Business and Restaurants
Businesses and shops can't be open as long as they please. There are strict regulations set up on the hours they can be opened. If you are looking to be the earlybird to get there before everyone else does, You will only find the local bakeries open. Most shops do not open until 9 or 10am. All businesses are also required to close for an hour or two during lunch in order for families to go home and have lunch with one another. They reopen at about 1 or 2 and remain open until about 6. Restaurants and different eating establishments are allowed to be open for a longer time. And, pubs and disco's usually close at 3am. There are even places where when some bars close others reopen, YES AT 3am. Saturdays are usually half days, kind of like those shop hours you may find in America on a Sunday. Sundays in Germany is where almost nothing is open.
At a Restaurant
If you are offended by sitting with others that you may not know while dining out than eating out in Germany may not be the way to go. Sharing tables with others is most common while in Germany ( and most places in the EU ). The lack of space makes it acceptable to eat with complete strangers. Although don't expect them to start up a conversation with you. It is not as if you would invite someone to sit down and start up a conversation introducing one another.
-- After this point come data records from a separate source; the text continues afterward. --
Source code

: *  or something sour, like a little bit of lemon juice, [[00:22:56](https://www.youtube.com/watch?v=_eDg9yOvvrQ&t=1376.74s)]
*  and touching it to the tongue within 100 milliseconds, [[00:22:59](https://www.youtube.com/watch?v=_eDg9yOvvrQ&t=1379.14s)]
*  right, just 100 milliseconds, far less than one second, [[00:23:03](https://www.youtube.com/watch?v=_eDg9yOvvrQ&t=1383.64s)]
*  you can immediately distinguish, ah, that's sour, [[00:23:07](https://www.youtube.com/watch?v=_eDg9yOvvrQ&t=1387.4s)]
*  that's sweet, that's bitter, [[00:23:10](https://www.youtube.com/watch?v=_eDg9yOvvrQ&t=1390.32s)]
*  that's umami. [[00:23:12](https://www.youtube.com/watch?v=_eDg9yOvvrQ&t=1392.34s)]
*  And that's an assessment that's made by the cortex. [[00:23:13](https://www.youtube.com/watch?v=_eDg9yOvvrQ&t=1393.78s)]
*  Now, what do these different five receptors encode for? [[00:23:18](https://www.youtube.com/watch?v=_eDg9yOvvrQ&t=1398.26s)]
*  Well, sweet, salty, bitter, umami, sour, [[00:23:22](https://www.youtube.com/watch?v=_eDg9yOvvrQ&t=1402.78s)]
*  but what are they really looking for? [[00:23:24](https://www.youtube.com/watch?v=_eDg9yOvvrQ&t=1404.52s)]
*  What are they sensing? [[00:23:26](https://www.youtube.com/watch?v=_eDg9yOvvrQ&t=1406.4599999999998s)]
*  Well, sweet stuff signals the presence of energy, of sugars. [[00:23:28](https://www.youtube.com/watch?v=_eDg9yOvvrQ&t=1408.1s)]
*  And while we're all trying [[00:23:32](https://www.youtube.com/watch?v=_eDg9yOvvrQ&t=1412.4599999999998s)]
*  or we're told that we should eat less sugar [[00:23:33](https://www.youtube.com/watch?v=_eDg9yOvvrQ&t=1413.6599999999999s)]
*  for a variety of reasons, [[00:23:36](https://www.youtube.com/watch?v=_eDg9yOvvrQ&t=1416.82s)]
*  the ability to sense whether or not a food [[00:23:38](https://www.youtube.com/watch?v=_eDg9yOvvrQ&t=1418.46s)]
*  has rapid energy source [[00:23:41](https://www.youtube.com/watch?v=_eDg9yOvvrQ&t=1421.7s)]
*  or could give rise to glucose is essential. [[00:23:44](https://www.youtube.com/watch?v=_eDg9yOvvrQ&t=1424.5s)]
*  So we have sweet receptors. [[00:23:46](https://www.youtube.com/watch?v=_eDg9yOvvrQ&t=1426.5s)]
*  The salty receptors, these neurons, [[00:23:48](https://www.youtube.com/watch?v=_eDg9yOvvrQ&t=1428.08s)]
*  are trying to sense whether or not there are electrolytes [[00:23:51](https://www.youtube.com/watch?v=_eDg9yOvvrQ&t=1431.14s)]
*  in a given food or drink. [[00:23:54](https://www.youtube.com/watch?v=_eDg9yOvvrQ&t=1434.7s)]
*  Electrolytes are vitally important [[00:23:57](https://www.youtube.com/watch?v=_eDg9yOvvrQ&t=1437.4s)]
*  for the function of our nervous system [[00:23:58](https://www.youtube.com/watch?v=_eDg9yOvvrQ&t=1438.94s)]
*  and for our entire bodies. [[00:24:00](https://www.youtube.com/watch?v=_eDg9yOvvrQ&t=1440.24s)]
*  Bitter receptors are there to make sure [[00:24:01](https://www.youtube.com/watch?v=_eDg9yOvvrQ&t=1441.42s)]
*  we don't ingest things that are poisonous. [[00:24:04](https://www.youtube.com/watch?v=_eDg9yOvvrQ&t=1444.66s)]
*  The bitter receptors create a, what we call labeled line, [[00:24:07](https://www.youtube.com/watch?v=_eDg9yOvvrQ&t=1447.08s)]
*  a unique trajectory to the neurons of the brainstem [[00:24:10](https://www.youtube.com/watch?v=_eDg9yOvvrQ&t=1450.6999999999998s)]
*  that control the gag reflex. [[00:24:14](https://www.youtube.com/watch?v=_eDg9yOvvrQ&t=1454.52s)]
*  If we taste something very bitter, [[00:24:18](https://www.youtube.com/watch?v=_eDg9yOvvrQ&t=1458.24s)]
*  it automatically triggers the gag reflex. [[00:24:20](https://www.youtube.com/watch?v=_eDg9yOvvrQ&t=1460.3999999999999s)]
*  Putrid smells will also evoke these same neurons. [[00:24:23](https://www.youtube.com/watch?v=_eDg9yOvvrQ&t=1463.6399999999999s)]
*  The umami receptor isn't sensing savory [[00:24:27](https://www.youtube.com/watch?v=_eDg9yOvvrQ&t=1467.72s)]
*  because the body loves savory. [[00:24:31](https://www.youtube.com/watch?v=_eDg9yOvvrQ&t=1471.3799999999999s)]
It's typical just to ask if you can sit there, and then when their food arrives to say "Guten Appitite" and that is all.
A few more observations are below:.
- Outdoor eating in Germany is very popular, and it's not unusual or unacceptable to find someone's dog that they've brought along, lying underneath their table.
- German waiters and waitresses aren't bothered with everyone at the table to have separate checks. It's common practice (when out with friends) to pay for yourself.
- It's rare to get a check at a German Restaurant. Instead, after they have taken your plate, the waiter or waitress will ask you what you ate, and then you pay right there. They carry a money pouch with them to accept your money and to make change.
- Tips are already included with the price of food in Germany. Although it's customary to round up to the nearest Euro when you pay your bill.